» **Task material**
+-------+

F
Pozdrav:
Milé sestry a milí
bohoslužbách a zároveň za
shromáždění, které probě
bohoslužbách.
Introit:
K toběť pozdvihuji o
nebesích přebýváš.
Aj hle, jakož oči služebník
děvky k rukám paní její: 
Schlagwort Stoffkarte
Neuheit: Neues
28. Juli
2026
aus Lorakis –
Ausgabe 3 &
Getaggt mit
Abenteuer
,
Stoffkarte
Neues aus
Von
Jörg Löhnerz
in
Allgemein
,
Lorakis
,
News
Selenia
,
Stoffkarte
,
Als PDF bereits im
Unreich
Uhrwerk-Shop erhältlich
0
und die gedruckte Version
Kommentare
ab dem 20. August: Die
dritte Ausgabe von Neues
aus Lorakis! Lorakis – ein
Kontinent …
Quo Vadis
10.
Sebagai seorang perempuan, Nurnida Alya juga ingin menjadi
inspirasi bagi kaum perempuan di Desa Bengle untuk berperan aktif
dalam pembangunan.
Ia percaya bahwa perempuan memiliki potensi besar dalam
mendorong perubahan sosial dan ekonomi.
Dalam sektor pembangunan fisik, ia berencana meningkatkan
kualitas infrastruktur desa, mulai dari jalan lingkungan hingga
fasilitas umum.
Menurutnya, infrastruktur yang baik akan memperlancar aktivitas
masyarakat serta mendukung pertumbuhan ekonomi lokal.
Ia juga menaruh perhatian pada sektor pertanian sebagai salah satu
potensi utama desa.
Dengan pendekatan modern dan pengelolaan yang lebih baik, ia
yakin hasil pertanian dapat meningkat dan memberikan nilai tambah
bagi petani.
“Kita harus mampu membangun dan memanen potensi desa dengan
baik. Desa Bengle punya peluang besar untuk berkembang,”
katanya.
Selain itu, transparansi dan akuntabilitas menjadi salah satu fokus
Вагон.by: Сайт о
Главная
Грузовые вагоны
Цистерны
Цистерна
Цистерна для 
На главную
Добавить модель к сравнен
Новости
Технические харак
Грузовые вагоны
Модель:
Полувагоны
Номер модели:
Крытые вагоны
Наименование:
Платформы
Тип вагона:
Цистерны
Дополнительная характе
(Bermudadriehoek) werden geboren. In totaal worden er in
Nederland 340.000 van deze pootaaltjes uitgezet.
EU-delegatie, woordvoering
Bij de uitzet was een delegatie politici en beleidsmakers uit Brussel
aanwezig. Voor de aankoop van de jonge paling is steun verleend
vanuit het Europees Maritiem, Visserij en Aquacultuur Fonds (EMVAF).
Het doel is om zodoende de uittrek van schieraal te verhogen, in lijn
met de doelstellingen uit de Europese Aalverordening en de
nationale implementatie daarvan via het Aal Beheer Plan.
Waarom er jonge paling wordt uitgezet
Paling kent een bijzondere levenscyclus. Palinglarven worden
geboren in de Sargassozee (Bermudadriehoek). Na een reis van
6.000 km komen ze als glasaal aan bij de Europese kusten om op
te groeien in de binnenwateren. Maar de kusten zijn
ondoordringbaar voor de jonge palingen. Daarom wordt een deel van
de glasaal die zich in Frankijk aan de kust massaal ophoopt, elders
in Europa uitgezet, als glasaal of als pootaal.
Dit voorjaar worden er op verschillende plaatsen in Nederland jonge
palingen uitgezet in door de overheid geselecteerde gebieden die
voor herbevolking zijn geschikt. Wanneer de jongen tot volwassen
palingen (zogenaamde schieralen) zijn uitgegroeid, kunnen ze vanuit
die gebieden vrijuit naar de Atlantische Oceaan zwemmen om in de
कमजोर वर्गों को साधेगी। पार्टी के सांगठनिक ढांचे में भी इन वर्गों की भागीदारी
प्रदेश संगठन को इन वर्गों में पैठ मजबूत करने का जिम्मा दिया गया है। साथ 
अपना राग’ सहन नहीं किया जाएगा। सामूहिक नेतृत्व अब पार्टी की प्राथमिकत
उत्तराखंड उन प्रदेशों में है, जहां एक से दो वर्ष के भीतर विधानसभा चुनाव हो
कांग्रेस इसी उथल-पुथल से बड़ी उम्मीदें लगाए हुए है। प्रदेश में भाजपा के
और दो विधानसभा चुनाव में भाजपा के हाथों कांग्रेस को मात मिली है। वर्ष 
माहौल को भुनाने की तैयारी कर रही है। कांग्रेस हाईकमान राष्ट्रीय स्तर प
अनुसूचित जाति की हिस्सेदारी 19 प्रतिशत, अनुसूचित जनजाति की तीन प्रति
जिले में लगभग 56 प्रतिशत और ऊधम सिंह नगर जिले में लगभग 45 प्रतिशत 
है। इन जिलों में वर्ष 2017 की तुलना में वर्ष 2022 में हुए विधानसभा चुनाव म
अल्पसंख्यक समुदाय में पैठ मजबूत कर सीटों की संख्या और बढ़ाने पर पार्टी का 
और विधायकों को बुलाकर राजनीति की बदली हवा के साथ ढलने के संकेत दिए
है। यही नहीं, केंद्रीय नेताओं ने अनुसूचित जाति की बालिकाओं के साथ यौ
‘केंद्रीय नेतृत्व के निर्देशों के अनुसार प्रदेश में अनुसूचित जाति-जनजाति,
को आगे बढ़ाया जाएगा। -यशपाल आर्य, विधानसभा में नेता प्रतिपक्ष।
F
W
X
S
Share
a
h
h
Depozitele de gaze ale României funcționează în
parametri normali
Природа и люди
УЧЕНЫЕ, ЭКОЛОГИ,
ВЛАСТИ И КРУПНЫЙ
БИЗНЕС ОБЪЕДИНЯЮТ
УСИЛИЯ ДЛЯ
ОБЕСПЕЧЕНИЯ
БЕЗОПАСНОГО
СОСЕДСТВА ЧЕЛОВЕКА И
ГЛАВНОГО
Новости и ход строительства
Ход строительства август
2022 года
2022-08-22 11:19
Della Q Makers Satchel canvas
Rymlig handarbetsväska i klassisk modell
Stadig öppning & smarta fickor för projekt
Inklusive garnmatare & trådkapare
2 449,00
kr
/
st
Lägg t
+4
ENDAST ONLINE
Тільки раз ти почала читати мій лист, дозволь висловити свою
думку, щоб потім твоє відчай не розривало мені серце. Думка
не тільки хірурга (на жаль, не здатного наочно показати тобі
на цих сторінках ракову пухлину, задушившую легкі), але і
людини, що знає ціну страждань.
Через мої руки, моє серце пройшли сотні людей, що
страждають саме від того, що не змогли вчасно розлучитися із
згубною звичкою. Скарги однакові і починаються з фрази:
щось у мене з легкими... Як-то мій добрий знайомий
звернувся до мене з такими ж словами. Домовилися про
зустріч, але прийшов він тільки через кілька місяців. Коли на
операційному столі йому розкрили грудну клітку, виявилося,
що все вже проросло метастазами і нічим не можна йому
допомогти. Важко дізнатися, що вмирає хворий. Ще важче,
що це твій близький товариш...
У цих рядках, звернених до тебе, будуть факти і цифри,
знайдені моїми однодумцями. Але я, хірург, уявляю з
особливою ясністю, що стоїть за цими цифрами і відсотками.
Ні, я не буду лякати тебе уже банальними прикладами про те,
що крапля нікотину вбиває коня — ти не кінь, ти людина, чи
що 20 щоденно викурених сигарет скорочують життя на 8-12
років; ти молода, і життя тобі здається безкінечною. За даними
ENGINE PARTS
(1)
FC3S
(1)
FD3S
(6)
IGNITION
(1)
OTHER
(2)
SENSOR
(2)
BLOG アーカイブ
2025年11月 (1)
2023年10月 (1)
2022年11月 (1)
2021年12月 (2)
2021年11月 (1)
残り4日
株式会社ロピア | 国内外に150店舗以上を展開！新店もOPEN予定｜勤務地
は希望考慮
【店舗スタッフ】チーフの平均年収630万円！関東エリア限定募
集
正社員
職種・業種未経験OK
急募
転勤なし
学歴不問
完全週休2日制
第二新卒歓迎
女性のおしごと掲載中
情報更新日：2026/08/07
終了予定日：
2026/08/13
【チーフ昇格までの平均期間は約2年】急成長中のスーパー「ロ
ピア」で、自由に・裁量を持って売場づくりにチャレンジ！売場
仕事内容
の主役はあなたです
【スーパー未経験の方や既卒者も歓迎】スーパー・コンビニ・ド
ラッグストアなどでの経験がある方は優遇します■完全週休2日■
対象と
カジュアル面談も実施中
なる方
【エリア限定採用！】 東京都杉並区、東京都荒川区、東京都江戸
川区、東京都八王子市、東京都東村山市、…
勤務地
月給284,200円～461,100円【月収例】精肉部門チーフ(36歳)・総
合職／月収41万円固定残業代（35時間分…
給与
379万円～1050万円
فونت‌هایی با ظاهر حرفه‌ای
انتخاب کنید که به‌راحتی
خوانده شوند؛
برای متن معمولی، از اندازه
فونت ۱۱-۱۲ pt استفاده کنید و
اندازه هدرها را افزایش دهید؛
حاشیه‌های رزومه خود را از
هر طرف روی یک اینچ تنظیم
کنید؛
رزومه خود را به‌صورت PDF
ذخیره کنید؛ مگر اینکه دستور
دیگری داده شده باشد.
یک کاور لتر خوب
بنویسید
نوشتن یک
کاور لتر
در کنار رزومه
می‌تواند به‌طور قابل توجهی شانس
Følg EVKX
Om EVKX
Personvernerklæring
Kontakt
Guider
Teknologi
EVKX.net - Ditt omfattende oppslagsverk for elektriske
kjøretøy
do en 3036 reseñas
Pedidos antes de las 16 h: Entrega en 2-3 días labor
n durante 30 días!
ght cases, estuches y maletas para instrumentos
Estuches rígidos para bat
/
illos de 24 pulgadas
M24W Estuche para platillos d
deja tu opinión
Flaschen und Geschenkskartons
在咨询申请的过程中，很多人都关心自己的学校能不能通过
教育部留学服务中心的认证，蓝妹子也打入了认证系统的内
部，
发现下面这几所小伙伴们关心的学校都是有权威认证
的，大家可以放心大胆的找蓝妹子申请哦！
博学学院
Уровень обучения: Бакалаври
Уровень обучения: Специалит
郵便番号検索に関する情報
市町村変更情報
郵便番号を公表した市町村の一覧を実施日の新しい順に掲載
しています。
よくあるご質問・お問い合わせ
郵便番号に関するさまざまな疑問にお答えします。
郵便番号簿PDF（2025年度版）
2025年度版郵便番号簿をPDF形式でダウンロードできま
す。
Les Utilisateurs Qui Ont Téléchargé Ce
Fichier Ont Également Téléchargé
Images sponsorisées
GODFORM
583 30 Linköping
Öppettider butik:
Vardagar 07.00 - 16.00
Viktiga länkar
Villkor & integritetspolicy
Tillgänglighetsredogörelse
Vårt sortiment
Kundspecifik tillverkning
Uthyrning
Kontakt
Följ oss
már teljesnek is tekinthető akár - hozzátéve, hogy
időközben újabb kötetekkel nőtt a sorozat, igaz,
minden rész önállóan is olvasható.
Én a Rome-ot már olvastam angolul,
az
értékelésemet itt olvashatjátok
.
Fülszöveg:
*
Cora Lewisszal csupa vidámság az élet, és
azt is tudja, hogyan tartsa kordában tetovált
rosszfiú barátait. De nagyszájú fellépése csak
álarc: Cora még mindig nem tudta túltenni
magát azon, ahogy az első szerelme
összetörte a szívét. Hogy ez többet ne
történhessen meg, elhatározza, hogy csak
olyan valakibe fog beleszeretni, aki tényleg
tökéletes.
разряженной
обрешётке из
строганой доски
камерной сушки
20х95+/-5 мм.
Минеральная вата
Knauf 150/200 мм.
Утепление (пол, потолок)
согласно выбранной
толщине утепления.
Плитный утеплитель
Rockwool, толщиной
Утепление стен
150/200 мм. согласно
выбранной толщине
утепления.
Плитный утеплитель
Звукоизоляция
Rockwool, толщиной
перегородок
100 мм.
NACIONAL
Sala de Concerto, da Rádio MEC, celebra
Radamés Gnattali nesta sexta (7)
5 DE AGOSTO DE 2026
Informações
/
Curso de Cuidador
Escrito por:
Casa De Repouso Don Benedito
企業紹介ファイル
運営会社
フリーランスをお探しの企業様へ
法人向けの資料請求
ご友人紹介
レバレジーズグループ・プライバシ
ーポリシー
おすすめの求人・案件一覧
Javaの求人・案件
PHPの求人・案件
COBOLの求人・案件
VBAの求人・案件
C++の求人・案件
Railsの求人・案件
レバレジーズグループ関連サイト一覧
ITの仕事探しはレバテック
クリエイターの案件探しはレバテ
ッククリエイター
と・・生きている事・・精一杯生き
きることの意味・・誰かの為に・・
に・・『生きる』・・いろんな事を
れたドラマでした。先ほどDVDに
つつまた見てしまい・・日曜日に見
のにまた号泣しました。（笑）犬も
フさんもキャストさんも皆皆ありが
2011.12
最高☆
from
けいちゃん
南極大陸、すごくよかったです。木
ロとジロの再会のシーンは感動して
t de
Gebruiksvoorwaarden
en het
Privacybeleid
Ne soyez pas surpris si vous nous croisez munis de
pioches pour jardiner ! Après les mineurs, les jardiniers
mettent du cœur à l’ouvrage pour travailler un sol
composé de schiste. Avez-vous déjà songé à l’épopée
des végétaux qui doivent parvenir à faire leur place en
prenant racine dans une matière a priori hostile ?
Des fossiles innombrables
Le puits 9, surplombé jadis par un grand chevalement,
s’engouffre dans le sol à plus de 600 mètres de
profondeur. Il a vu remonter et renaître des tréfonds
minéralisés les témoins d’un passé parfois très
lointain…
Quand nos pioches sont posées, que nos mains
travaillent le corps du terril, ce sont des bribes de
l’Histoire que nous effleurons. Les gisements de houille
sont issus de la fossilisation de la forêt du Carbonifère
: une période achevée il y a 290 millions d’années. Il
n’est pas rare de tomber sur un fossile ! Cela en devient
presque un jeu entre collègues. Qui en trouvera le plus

+-------+

» **Exercise description**
Switch "Stoffkarte" to "Themenkarte" in the data from the first line up to and including the line with "mendorong perubahan sosial dan ekonomi.", and give those lines again with everything else unchanged.

» **Solution to the exercise**
F
Pozdrav:
Milé sestry a milí
bohoslužbách a zároveň za
shromáždění, které probě
bohoslužbách.
Introit:
K toběť pozdvihuji o
nebesích přebýváš.
Aj hle, jakož oči služebník
děvky k rukám paní její: 
Schlagwort Themenkarte
Neuheit: Neues
28. Juli
2026
aus Lorakis –
Ausgabe 3 &
Getaggt mit
Abenteuer
,
Themenkarte
Neues aus
Von
Jörg Löhnerz
in
Allgemein
,
Lorakis
,
News
Selenia
,
Themenkarte
,
Als PDF bereits im
Unreich
Uhrwerk-Shop erhältlich
0
und die gedruckte Version
Kommentare
ab dem 20. August: Die
dritte Ausgabe von Neues
aus Lorakis! Lorakis – ein
Kontinent …
Quo Vadis
10.
Sebagai seorang perempuan, Nurnida Alya juga ingin menjadi
inspirasi bagi kaum perempuan di Desa Bengle untuk berperan aktif
dalam pembangunan.
Ia percaya bahwa perempuan memiliki potensi besar dalam
mendorong perubahan sosial dan ekonomi.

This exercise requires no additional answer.